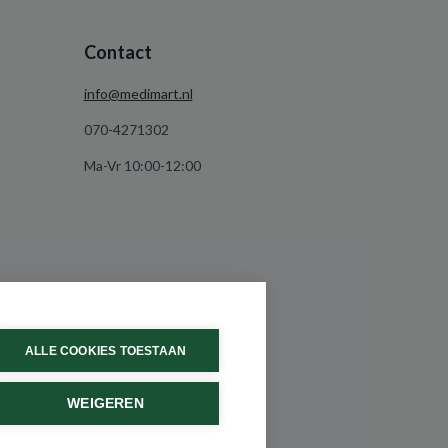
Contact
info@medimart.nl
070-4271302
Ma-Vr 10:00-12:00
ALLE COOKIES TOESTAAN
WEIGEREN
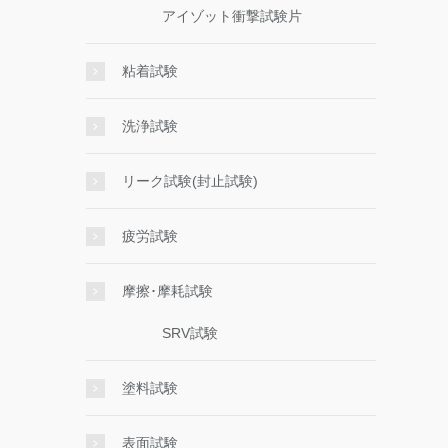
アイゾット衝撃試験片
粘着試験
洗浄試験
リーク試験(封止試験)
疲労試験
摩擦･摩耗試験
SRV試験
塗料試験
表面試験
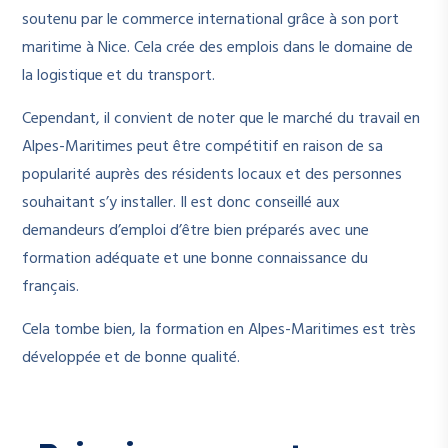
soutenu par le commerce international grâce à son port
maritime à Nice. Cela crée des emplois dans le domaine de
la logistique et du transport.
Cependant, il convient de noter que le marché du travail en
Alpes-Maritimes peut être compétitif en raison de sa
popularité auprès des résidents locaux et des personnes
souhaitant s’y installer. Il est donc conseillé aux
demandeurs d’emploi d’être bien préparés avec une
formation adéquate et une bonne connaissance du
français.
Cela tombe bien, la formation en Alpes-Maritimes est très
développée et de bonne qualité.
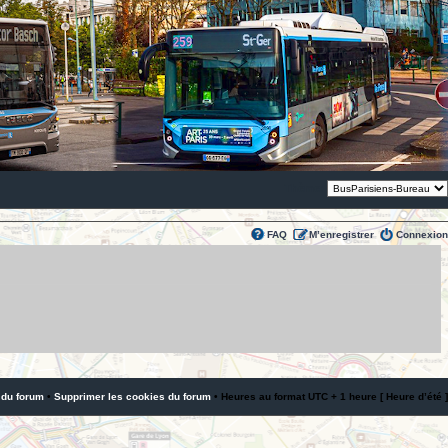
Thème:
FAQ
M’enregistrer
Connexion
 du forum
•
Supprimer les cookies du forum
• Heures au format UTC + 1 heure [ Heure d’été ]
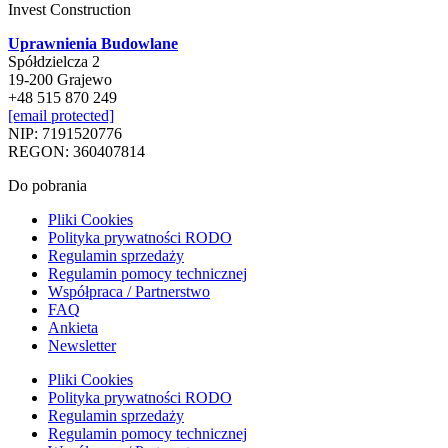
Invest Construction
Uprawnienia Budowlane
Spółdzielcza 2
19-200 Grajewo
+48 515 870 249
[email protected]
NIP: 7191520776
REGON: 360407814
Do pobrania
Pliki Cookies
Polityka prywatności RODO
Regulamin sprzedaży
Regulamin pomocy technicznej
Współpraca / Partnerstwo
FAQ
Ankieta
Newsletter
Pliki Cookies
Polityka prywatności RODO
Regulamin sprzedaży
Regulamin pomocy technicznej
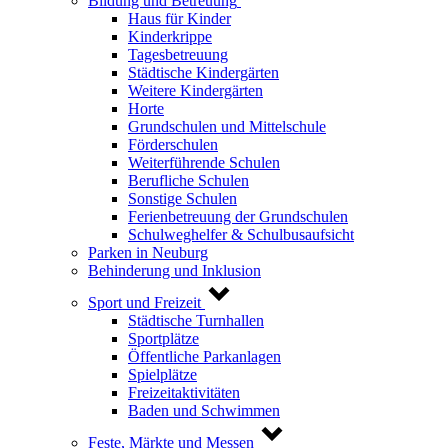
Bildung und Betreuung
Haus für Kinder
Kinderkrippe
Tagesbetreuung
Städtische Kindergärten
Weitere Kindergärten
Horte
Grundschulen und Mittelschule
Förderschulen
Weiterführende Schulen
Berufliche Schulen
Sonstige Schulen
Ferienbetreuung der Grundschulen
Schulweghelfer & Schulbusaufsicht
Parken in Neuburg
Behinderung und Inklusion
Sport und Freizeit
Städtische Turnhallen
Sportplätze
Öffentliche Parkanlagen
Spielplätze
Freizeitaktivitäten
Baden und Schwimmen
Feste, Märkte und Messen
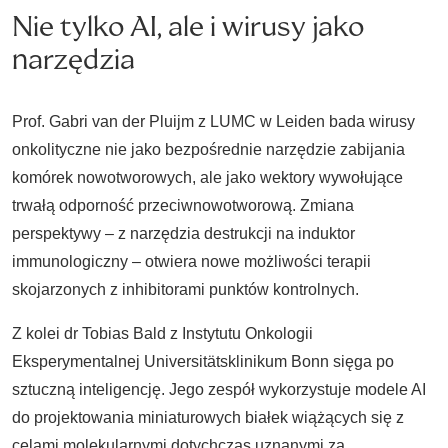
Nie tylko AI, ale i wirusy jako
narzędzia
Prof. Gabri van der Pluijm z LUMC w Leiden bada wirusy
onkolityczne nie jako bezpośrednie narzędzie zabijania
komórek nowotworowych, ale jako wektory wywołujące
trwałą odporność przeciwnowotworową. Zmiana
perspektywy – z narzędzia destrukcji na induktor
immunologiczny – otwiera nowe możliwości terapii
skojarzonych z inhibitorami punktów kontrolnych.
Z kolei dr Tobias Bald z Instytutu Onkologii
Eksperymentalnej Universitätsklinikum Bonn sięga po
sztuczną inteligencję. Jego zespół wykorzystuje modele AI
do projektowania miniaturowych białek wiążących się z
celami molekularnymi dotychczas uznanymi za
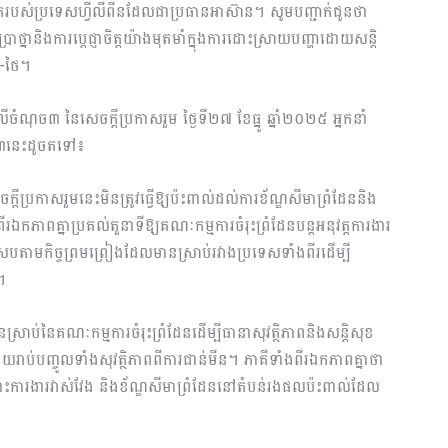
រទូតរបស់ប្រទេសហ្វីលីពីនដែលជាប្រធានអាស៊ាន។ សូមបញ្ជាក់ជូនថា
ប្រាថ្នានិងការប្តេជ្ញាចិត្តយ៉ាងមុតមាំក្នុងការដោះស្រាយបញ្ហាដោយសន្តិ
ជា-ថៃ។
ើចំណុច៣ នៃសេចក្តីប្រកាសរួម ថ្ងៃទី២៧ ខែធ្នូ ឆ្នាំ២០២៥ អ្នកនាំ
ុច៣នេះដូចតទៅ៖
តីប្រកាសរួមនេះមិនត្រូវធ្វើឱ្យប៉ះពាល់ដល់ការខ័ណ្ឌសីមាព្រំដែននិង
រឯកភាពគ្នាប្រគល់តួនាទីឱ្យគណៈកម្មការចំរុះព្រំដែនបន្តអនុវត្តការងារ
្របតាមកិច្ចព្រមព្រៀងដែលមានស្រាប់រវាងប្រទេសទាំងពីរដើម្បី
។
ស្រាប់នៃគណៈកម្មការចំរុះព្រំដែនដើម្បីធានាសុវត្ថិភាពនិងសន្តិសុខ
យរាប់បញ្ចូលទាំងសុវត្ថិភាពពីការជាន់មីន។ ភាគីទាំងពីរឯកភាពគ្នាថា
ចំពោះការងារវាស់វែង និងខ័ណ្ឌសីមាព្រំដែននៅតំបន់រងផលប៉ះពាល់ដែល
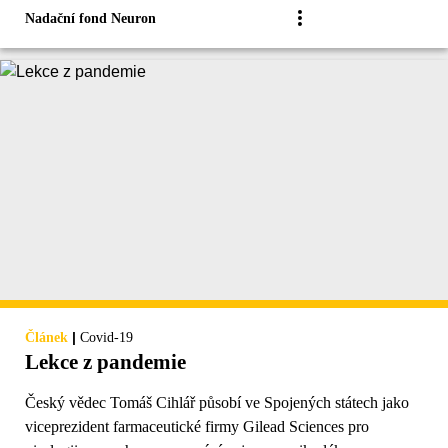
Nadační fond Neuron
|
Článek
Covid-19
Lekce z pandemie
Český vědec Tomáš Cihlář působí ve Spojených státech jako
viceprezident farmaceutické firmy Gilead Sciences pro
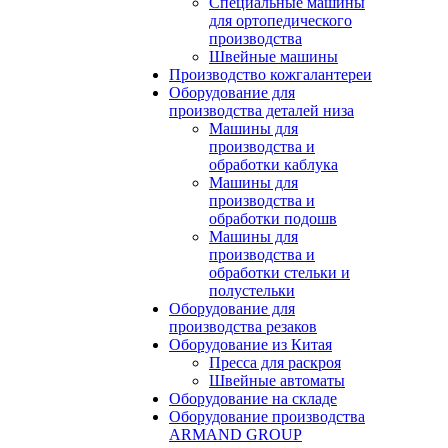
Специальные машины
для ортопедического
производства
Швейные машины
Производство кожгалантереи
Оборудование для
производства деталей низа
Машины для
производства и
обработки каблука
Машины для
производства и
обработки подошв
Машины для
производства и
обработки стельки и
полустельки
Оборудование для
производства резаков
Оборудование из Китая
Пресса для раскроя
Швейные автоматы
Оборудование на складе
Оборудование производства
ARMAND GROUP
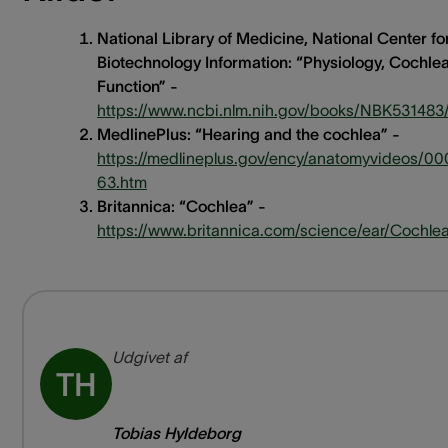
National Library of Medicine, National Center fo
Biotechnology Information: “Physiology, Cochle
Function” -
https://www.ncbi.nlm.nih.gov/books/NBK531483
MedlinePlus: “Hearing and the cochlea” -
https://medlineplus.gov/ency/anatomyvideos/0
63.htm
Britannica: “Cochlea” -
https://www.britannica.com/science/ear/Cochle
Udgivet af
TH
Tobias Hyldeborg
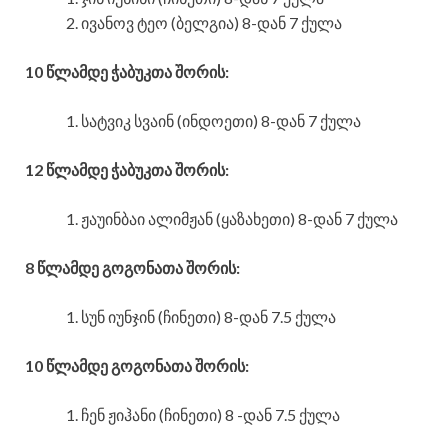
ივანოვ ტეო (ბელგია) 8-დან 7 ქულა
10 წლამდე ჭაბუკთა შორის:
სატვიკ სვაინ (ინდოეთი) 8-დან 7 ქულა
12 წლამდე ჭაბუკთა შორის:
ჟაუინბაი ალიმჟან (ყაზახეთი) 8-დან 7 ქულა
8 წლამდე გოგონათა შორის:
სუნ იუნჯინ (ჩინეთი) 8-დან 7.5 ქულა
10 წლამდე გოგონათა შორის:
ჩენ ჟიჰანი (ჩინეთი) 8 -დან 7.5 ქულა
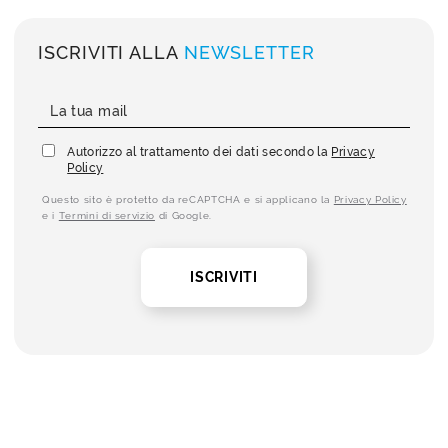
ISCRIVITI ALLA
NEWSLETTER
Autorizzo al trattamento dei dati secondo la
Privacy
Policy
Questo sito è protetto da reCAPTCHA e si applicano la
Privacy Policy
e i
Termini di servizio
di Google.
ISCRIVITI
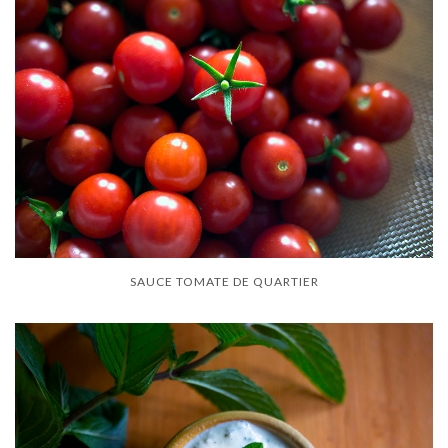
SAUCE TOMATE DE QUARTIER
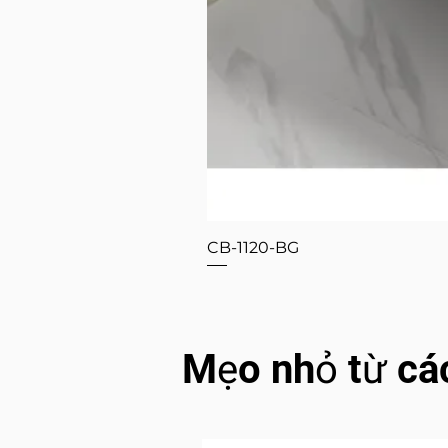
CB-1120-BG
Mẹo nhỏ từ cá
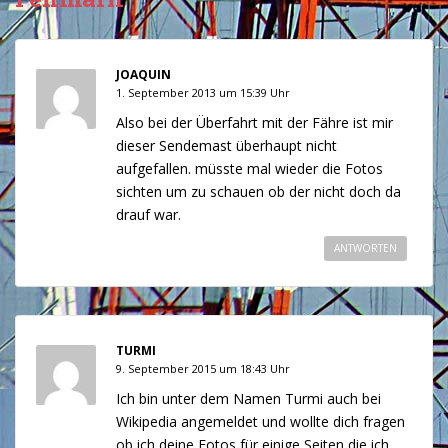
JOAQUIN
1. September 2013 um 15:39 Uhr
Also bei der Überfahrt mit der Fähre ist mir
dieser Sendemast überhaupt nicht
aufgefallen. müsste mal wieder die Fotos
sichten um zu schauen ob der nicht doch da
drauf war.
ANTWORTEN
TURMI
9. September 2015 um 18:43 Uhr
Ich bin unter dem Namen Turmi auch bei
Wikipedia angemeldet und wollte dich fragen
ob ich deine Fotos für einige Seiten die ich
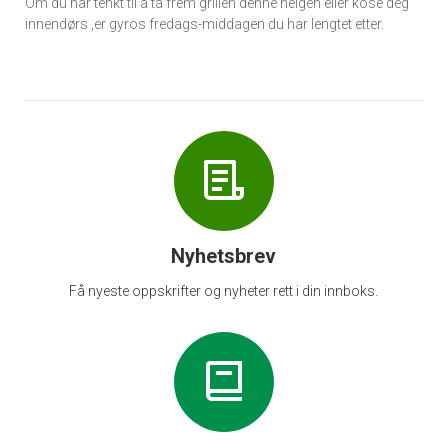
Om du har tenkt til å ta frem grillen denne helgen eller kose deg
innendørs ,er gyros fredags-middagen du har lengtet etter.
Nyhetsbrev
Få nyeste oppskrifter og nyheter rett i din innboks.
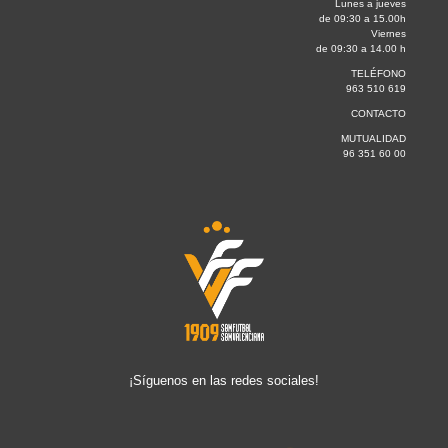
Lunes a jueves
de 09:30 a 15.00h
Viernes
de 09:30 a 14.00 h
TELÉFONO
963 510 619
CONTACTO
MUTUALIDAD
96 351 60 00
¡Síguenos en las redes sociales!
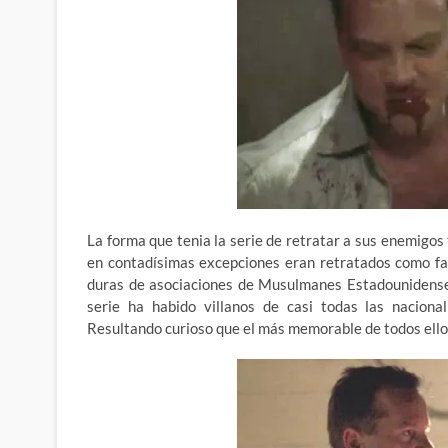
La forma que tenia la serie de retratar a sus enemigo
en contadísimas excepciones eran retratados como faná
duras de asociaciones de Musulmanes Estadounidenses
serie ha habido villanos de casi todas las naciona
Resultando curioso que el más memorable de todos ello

## [INSTRUCTION]
The answer needed is a single number: how many lines in the records above hold the string "ქულა". Please write nothing else.

## [ANSWER TO THIS EXERCISE]
5